- Written task
Where a line contains the word "카테고리", copy that line from the records below.
+++
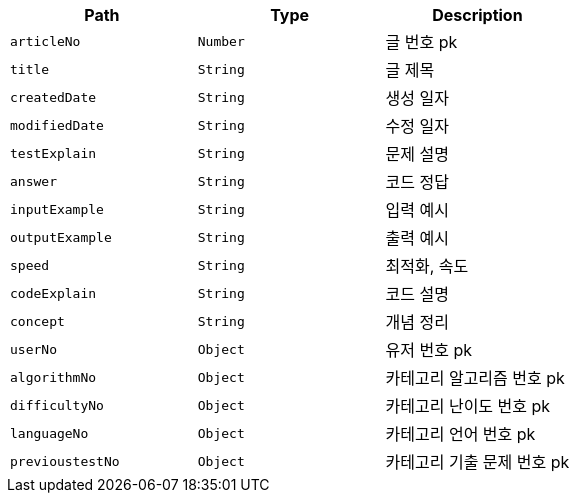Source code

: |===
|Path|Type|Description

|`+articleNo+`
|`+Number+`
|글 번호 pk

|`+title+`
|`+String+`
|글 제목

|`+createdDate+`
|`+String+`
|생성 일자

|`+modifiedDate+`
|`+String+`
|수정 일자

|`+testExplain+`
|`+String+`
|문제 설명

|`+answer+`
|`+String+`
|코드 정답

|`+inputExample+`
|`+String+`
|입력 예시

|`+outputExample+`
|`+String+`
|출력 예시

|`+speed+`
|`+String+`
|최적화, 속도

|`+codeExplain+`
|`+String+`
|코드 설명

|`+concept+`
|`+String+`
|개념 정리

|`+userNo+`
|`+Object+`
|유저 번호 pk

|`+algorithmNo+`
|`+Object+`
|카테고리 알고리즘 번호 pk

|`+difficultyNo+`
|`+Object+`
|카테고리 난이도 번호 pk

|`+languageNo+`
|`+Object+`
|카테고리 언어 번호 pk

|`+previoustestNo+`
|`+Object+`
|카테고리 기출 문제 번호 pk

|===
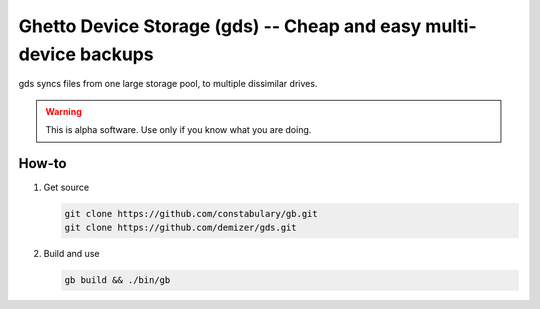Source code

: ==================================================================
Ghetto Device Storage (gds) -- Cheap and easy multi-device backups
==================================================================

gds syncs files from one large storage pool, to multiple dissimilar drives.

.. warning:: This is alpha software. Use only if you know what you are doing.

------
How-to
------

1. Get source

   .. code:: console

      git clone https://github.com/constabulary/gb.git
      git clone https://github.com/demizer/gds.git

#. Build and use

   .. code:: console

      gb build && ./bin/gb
+++
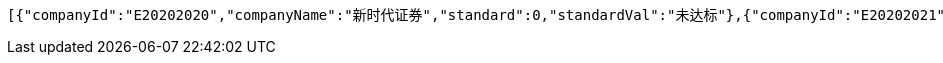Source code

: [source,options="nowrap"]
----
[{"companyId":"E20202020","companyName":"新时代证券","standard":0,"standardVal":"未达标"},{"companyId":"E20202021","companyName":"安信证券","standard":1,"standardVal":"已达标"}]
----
+++
- Task output
|카테고리 알고리즘 번호 pk
|카테고리 난이도 번호 pk
|카테고리 언어 번호 pk
|카테고리 기출 문제 번호 pk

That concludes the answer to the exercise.